Au-delà de la crèche : d'autres polémiques autour de Robert Ménard
Les controverses autour de la crèche de Béziers ne sont qu'un aspect des polémiques qui émaillent le mandat de Robert Ménard. Le maire de Béziers a été plusieurs fois condamné pour des propos ou des décisions jugées discriminatoires ou contraires aux principes républicains.
En février 2025, il a été renvoyé devant le tribunal correctionnel pour avoir refusé de marier un couple dont l'un des futurs époux était sous le coup d'une obligation de quitter le territoire français (OQTF). Il justifiait son refus en invoquant la lutte contre les "mariages blancs" et la nécessité de préserver l'ordre public.

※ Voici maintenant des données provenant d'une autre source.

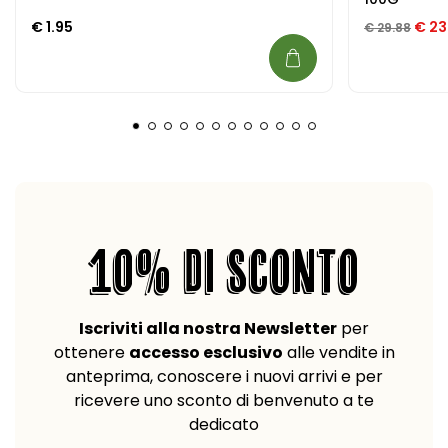
Il pr
€
1.95
€
23
€
29.88
10% DI SCONTO
Iscriviti alla nostra Newsletter
per
ottenere
accesso esclusivo
alle vendite in
anteprima, conoscere i nuovi arrivi e per
ricevere uno sconto di benvenuto a te
dedicato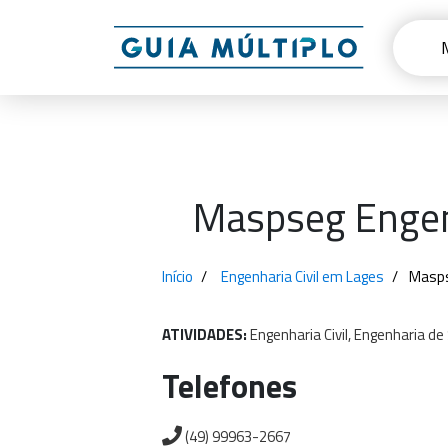
Maspseg Engen
Início
Engenharia Civil em Lages
Masps
ATIVIDADES:
Engenharia
Civil,
Engenharia
de
Telefones
(49) 99963-2667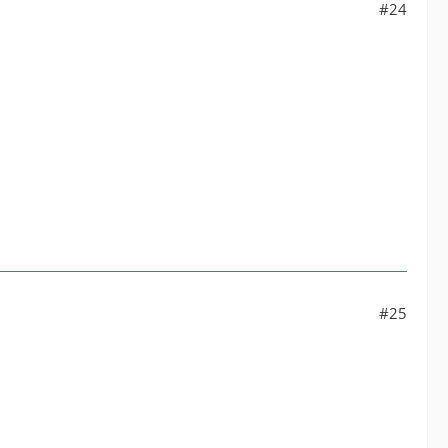
#24
#25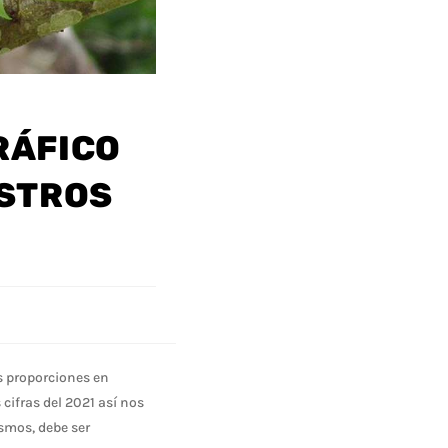
RÁFICO
ESTROS
s proporciones en
cifras del 2021 así nos
ismos, debe ser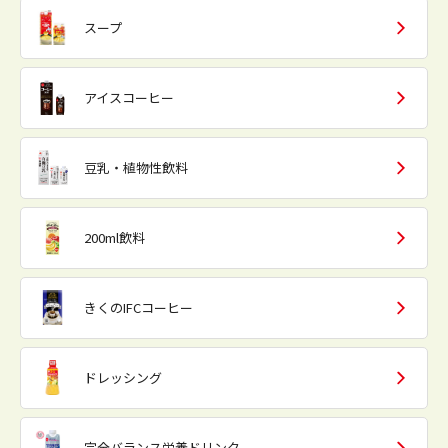
スープ
アイスコーヒー
豆乳・植物性飲料
200ml飲料
きくのIFCコーヒー
ドレッシング
完全バランス栄養ドリンク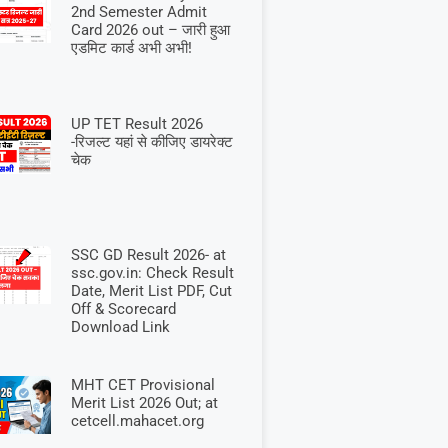
2nd Semester Admit
Card 2026 out – जारी हुआ
एडमिट कार्ड अभी अभी!
UP TET Result 2026
-रिजल्ट यहां से कीजिए डायरेक्ट
चेक
SSC GD Result 2026- at
ssc.gov.in: Check Result
Date, Merit List PDF, Cut
Off & Scorecard
Download Link
MHT CET Provisional
Merit List 2026 Out; at
cetcell.mahacet.org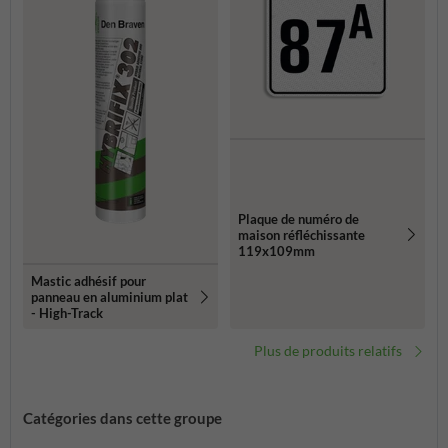
Plaque de numéro de
maison réfléchissante
119x109mm
Mastic adhésif pour
panneau en aluminium plat
- High-Track
Plus de produits relatifs
Catégories dans cette groupe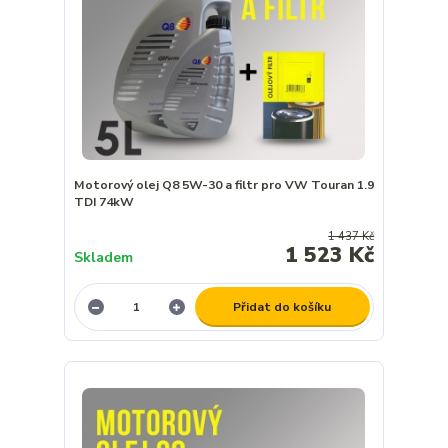
Motorový olej Q8 5W-30 a filtr pro VW Touran 1.9
TDI 74kW
1 437 Kč
1 523 Kč
Skladem
Přidat do košíku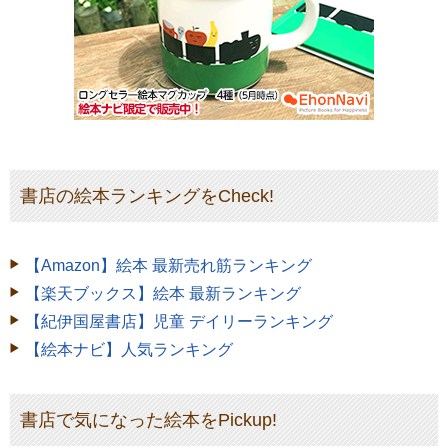
書店の絵本ランキングをCheck!
【Amazon】絵本 最新売れ筋ランキング
【楽天ブックス】絵本 最新ランキング
【紀伊国屋書店】児童 デイリーランキング
【絵本ナビ】人気ランキング
書店で気になった絵本をPickup!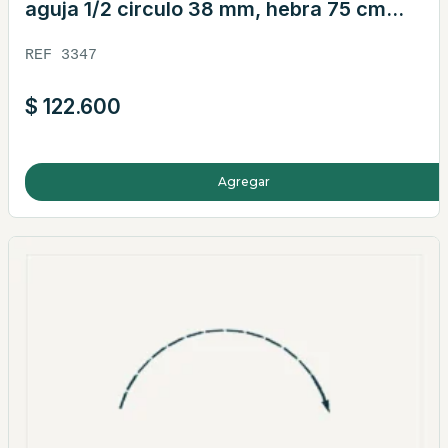
aguja 1/2 circulo 38 mm, hebra 75 cm
verde · REF 3347
REF 3347
$
122.600
Agregar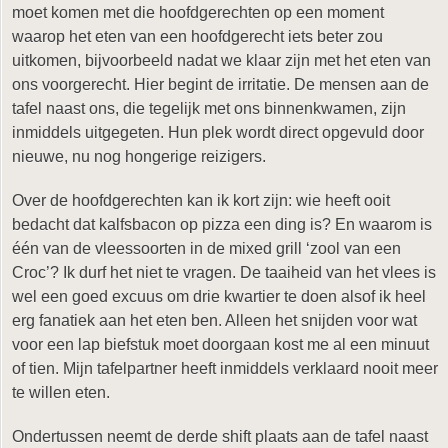
moet komen met die hoofdgerechten op een moment
waarop het eten van een hoofdgerecht iets beter zou
uitkomen, bijvoorbeeld nadat we klaar zijn met het eten van
ons voorgerecht. Hier begint de irritatie. De mensen aan de
tafel naast ons, die tegelijk met ons binnenkwamen, zijn
inmiddels uitgegeten. Hun plek wordt direct opgevuld door
nieuwe, nu nog hongerige reizigers.
Over de hoofdgerechten kan ik kort zijn: wie heeft ooit
bedacht dat kalfsbacon op pizza een ding is? En waarom is
één van de vleessoorten in de mixed grill ‘zool van een
Croc’? Ik durf het niet te vragen. De taaiheid van het vlees is
wel een goed excuus om drie kwartier te doen alsof ik heel
erg fanatiek aan het eten ben. Alleen het snijden voor wat
voor een lap biefstuk moet doorgaan kost me al een minuut
of tien. Mijn tafelpartner heeft inmiddels verklaard nooit meer
te willen eten.
Ondertussen neemt de derde shift plaats aan de tafel naast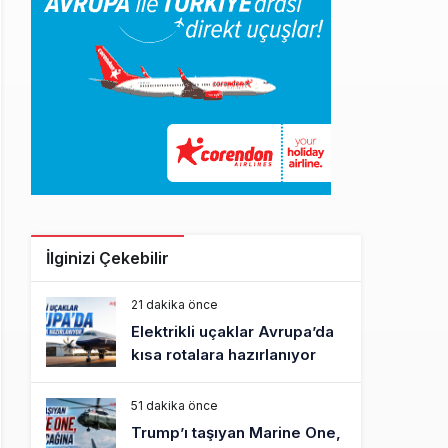
İlginizi Çekebilir
21 dakika önce
Elektrikli uçaklar Avrupa’da
kısa rotalara hazırlanıyor
51 dakika önce
Trump’ı taşıyan Marine One,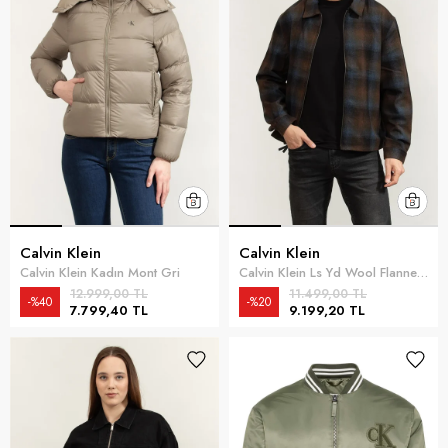
Calvin Klein
Calvin Klein
Calvin Klein Kadın Mont Gri
Calvin Klein Ls Yd Wool Flannel Fz Erkek Mont Gri
12.999,00 TL
11.499,00 TL
%40
%20
7.799,40 TL
9.199,20 TL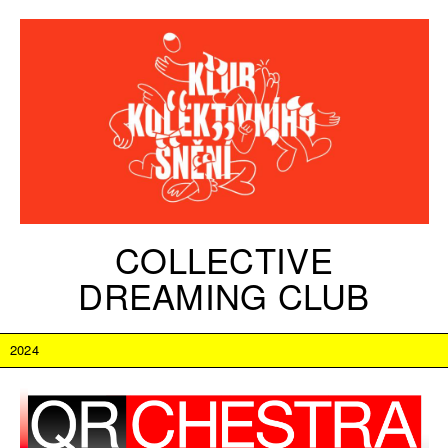
COLLECTIVE
DREAMING CLUB
2024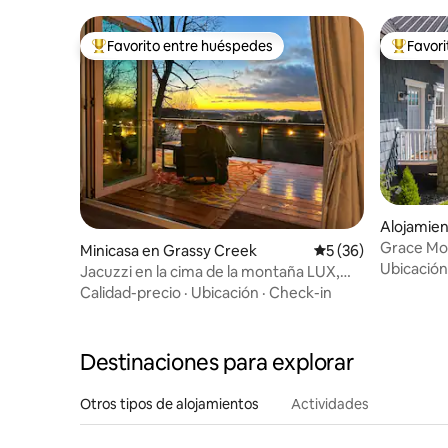
Favorito entre huéspedes
Favor
Favorito entre huéspedes preferido
Favorito
Alojamien
Grace Mou
Minicasa en Grassy Creek
Calificación promed
5 (36)
montaña/t
Ubicación
Jacuzzi en la cima de la montaña LUX,
fogata y VISTAS al amanecer
Calidad-precio
·
Ubicación
·
Check-in
Destinaciones para explorar
Otros tipos de alojamientos
Actividades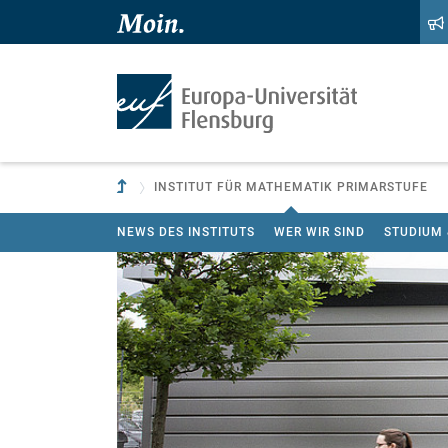
Zum Hauptinhalt springen
Zur Navigation springen
Zur übergeordneten Einrichtung
INSTITUT FÜR MATHEMATIK PRIMARSTUFE
NEWS DES INSTITUTS
WER WIR SIND
STUDIUM 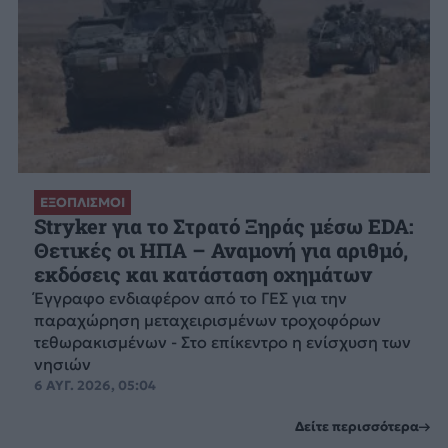
ΕΞΟΠΛΙΣΜΟΙ
Stryker για το Στρατό Ξηράς μέσω EDA:
Θετικές οι ΗΠΑ – Αναμονή για αριθμό,
εκδόσεις και κατάσταση οχημάτων
Έγγραφο ενδιαφέρον από το ΓΕΣ για την
παραχώρηση μεταχειρισμένων τροχοφόρων
τεθωρακισμένων - Στο επίκεντρο η ενίσχυση των
νησιών
6 ΑΥΓ. 2026, 05:04
Δείτε περισσότερα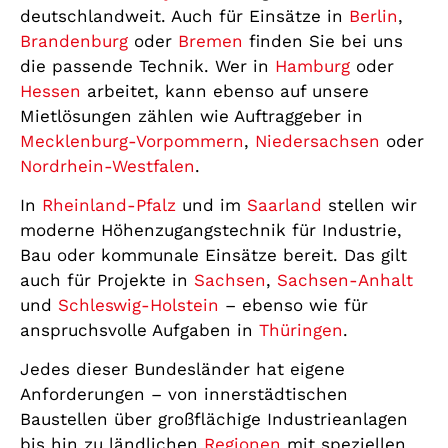
deutschlandweit. Auch für Einsätze in
Berlin
,
Brandenburg
oder
Bremen
finden Sie bei uns
die passende Technik. Wer in
Hamburg
oder
Hessen
arbeitet, kann ebenso auf unsere
Mietlösungen zählen wie Auftraggeber in
Mecklenburg-Vorpommern
,
Niedersachsen
oder
Nordrhein-Westfalen
.
In
Rheinland-Pfalz
und im
Saarland
stellen wir
moderne Höhenzugangstechnik für Industrie,
Bau oder kommunale Einsätze bereit. Das gilt
auch für Projekte in
Sachsen
,
Sachsen-Anhalt
und
Schleswig-Holstein
– ebenso wie für
anspruchsvolle Aufgaben in
Thüringen
.
Jedes dieser Bundesländer hat eigene
Anforderungen – von innerstädtischen
Baustellen über großflächige Industrieanlagen
bis hin zu ländlichen
Regionen
mit speziellen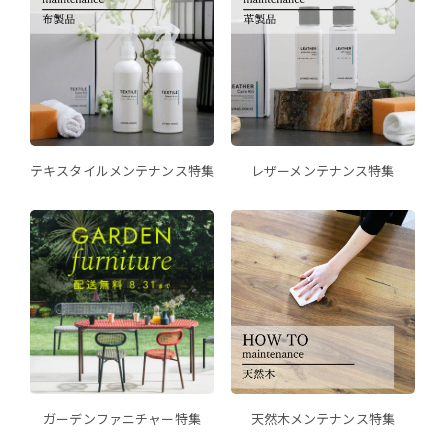
テキスタイルメンテナンス特集
レザーメンテナンス特集
ガーデンファニチャー特集
天然木メンテナンス特集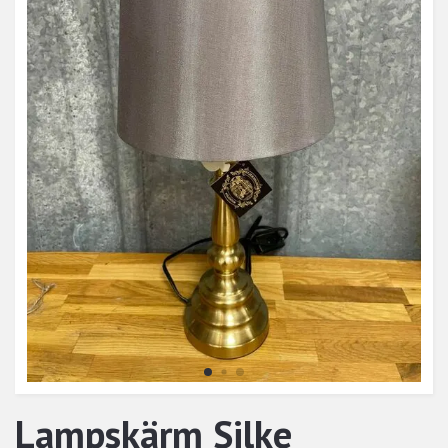
Lampskärm Silke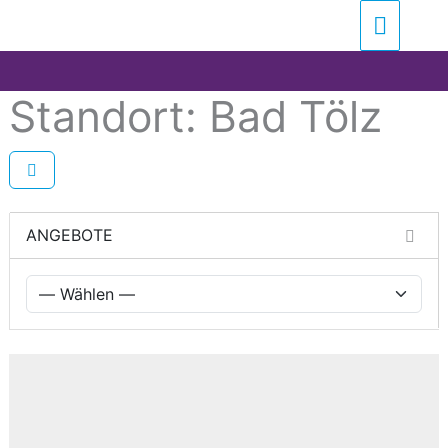
Zum
Suchen …
Haupt
Inhalt
springen
Standort: Bad Tölz
ANGEBOTE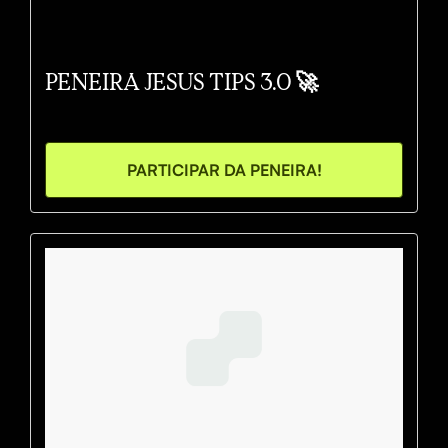
PENEIRA JESUS TIPS 3.0 🚀
PARTICIPAR DA PENEIRA!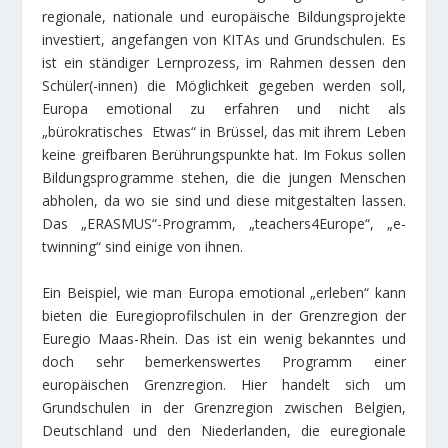
regionale, nationale und europäische Bildungsprojekte
investiert, angefangen von KITAs und Grundschulen. Es
ist ein ständiger Lernprozess, im Rahmen dessen den
Schüler(-innen) die Möglichkeit gegeben werden soll,
Europa emotional zu erfahren und nicht als
„bürokratisches Etwas“ in Brüssel, das mit ihrem Leben
keine greifbaren Berührungspunkte hat. Im Fokus sollen
Bildungsprogramme stehen, die die jungen Menschen
abholen, da wo sie sind und diese mitgestalten lassen.
Das „ERASMUS“-Programm, „teachers4Europe“, „e-
twinning“ sind einige von ihnen.
Ein Beispiel, wie man Europa emotional „erleben“ kann
bieten die Euregioprofilschulen in der Grenzregion der
Euregio Maas-Rhein. Das ist ein wenig bekanntes und
doch sehr bemerkenswertes Programm einer
europäischen Grenzregion. Hier handelt sich um
Grundschulen in der Grenzregion zwischen Belgien,
Deutschland und den Niederlanden, die euregionale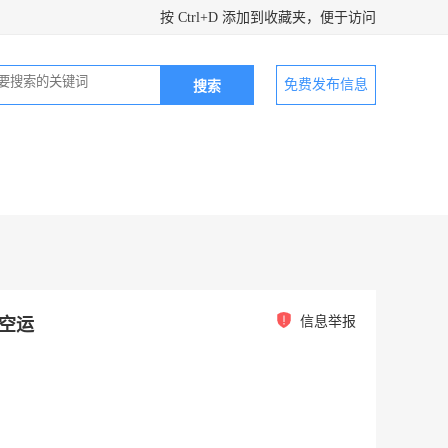
按 Ctrl+D 添加到收藏夹，便于访问
免费发布信息
信息举报
达空运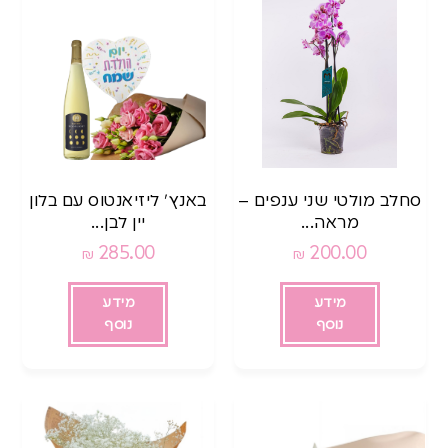
סחלב מולטי שני ענפים –
באנץ’ ליזיאנטוס עם בלון
מראה...
יין לבן...
285.00
200.00
₪
₪
מידע
מידע
נוסף
נוסף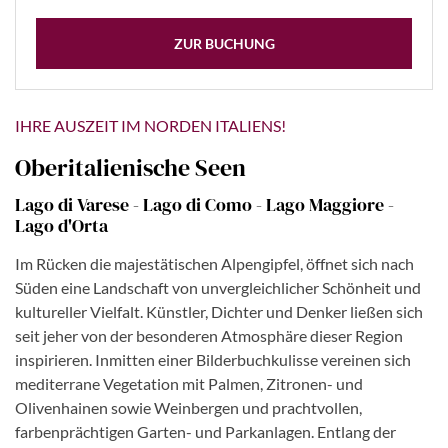
ZUR BUCHUNG
IHRE AUSZEIT IM NORDEN ITALIENS!
Oberitalienische Seen
Lago di Varese - Lago di Como - Lago Maggiore -
Lago d'Orta
Im Rücken die majestätischen Alpengipfel, öffnet sich nach
Süden eine Landschaft von unvergleichlicher Schönheit und
kultureller Vielfalt. Künstler, Dichter und Denker ließen sich
seit jeher von der besonderen Atmosphäre dieser Region
inspirieren. Inmitten einer Bilderbuchkulisse vereinen sich
mediterrane Vegetation mit Palmen, Zitronen- und
Olivenhainen sowie Weinbergen und prachtvollen,
farbenprächtigen Garten- und Parkanlagen. Entlang der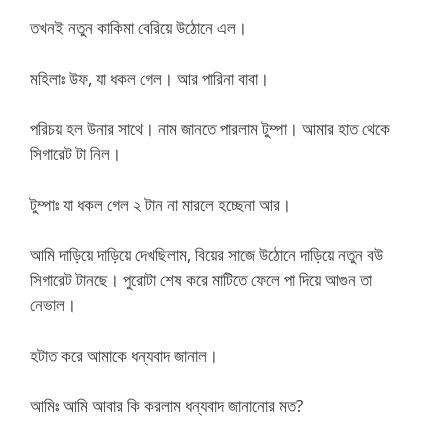
তখনই নতুন কাকিমা বেরিয়ে উঠোনে এল।
মহিলাঃ উফ, যা ধকল গেল। আর পারিনা বাবা।
পরিচয় হল উনার সাথে। নাম জানতে পারলাম টুম্পা। আমার হাত থেকে
সিগারেট টা নিল।
টুম্পাঃ যা ধকল গেল ২ টান না মারলে হচ্ছেনা আর।
আমি দাড়িয়ে দাড়িয়ে দেখছিলাম, বিয়ের সাজে উঠোনে দাড়িয়ে নতুন বউ
সিগারেট টানছে। পুরোটা শেষ করে মাটিতে ফেলে পা দিয়ে আগুন তা
নেভাল।
হটাত করে আমাকে ধন্যবাদ জানাল।
আমিঃ আমি আবার কি করলাম ধন্যবাদ জানানোর মত?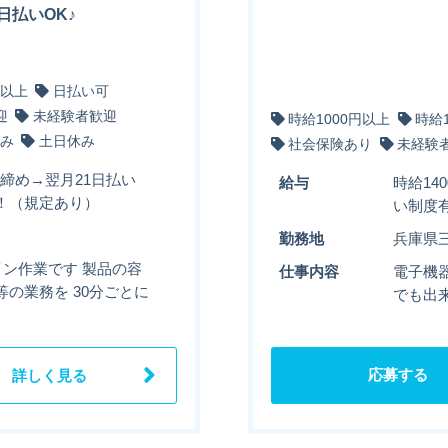
日払いOK♪
円以上
日払い可
迎
未経験者歓迎
時給1000円以上
時給
み
土日休み
社会保険あり
未経験
末締め→翌月21日払い
給与
時給14
！（規定あり）
い制度有
勤務地
兵庫県
ン作業です 製品の容
仕事内容
電子機
の業務を 30分ごとに
でも出
応募する
詳しく見る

Cette affaire a suscité de vives réactions, et a relancé le débat sur les pouvoirs du maire en matière de mariage et sur la lutte contre l'immigration irrégulière. Le ministre de la Justice a même évoqué la possibilité de modifier la loi pour mieux encadrer les pouvoirs du maire en la matière.
D'autres décisions de Robert Ménard ont également fait polémique, comme l'instauration du fichage ADN des chiens pour lutter contre les déjections canines, ou l'interdiction de manifester sur les allées Paul-Riquet lors de la feria de Béziers.